BigQuery is Google’s offering for data warehousing. It is designed to store and query petabytes of data without requiring you to setup and manage any operational infrastructure. It is, however, not a transactional database. It does not support high throughput. For that, you should look at BigTable, which supports high throughput but no edits. Another alternative is Cloud SQL, which is good for storing sub-terabyte data for realtime operations, or Spanner for large-scale data storage and retrieval.
BigQuery supports standard SQL, so you will be right at home coming from Oracle, IBM, or Microsoft ecosystems. There are a few inbuilt functions to support modern-day requirements, and learning about them will make your job easier.
There is no operational infrastructure to worry about. You don’t need to worry about the size of storage, or how much RAM is required to process your query, or the number of processors on your server.

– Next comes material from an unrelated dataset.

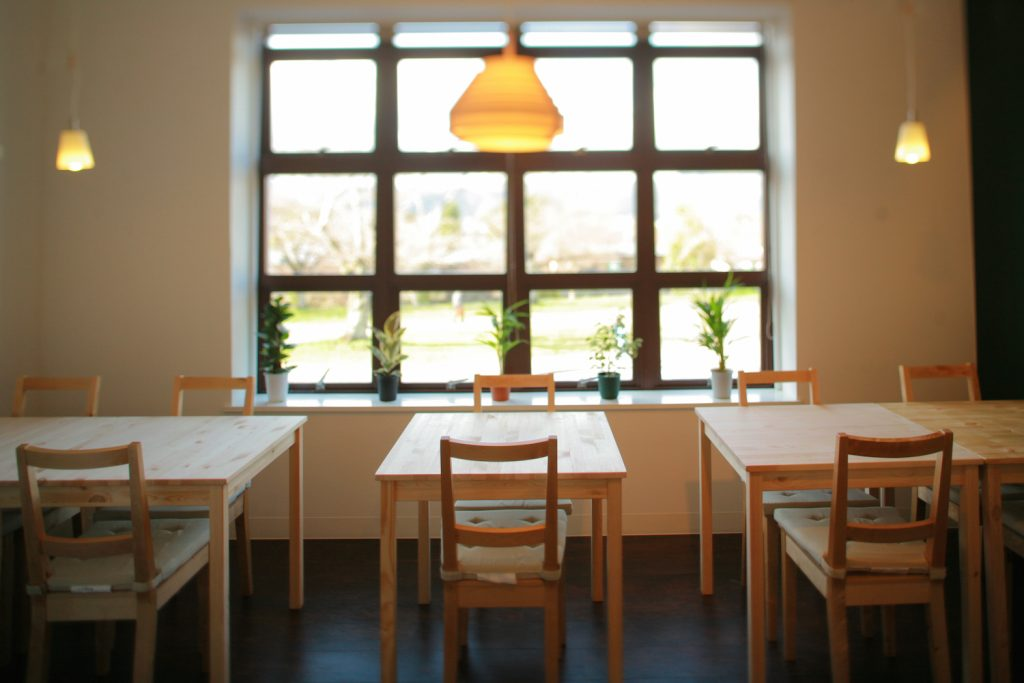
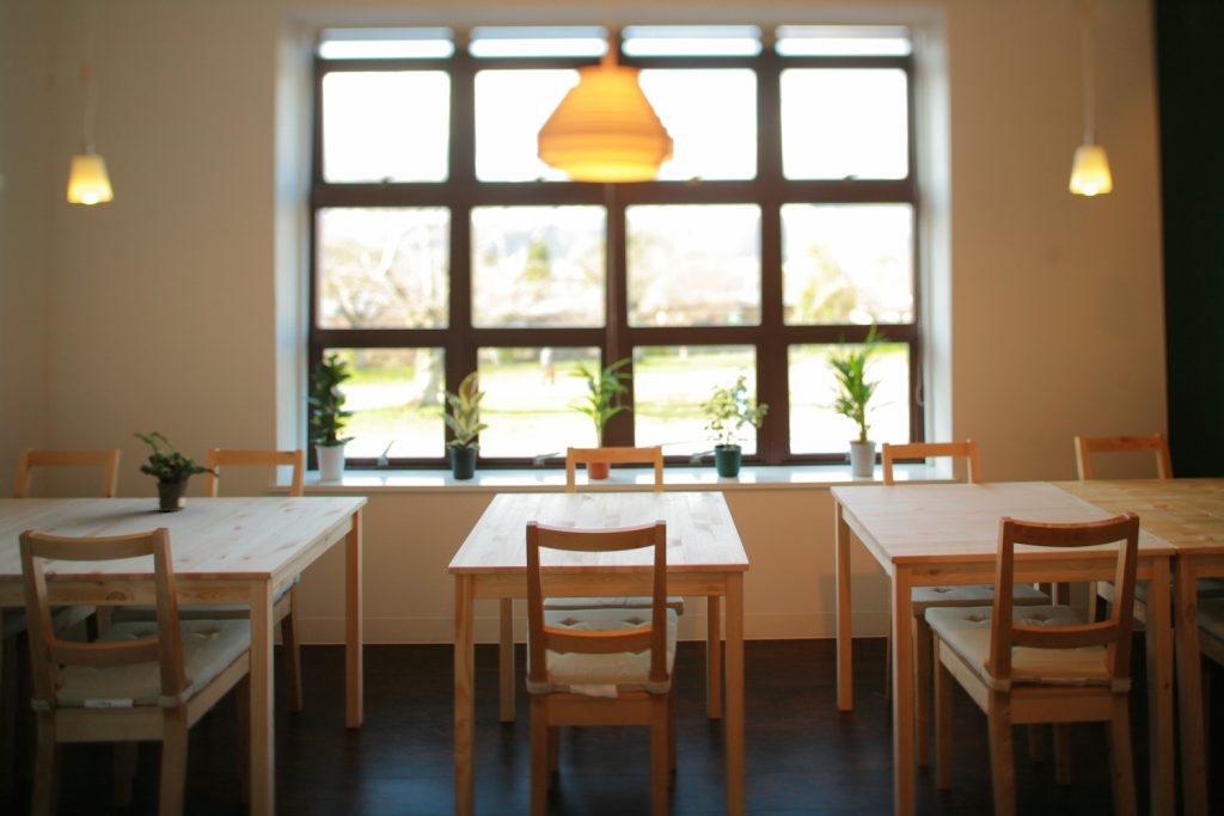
+ potted plant [131,430,221,513]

The system scales automatically to run your queries, and then shuts down when it is done. Google publishes sample databases so you can practice on them. These are huge datasets, and the first time you query them, be sure to drop me a note if you don’t have a smile on your face. You can find that dataset here. Be sure to be logged in to Google Cloud Platform.
One thing to note about BigQuery is that it helps to know how you will be querying your data ahead of time, so you can denormalize it before warehousing. It’s still okay if you go ahead and store the data in individual tables and run joins later on. You will be charged for the amount of data you process, but at this stage it should be a given that you only select the columns that you need during a query.
When working in Cloud Console, you can export your data as CVS or JSON. However, a REST API exists, as well as libraries for popular languages, so you can connect and run your queries programmatically.
If you make use of any enterprise-grade ETL tools, there is a good chance that they have BigQuery connectors.
BigQuery has the concept of datasets, rather than databases. These datasets belong to projects, which is how your billing is managed. Integrated access management is performed at the dataset level, and is one of Read, Write, and Owner. Tables and views belong to datasets.
In BigQuery, Tables are columnar structures. Each column is stored as a separate file, which is why specifying your columns in a query reduces your cost, because you are only charged for the data that is accessed and processed. As a result, you do not need indexes and keys.
You can validate queries. This will return the expected size that would get processed, thus letting you manage cost. You can also analyze your queries for performance bottlenecks.
I hope you take time out to take a look at BigQuery.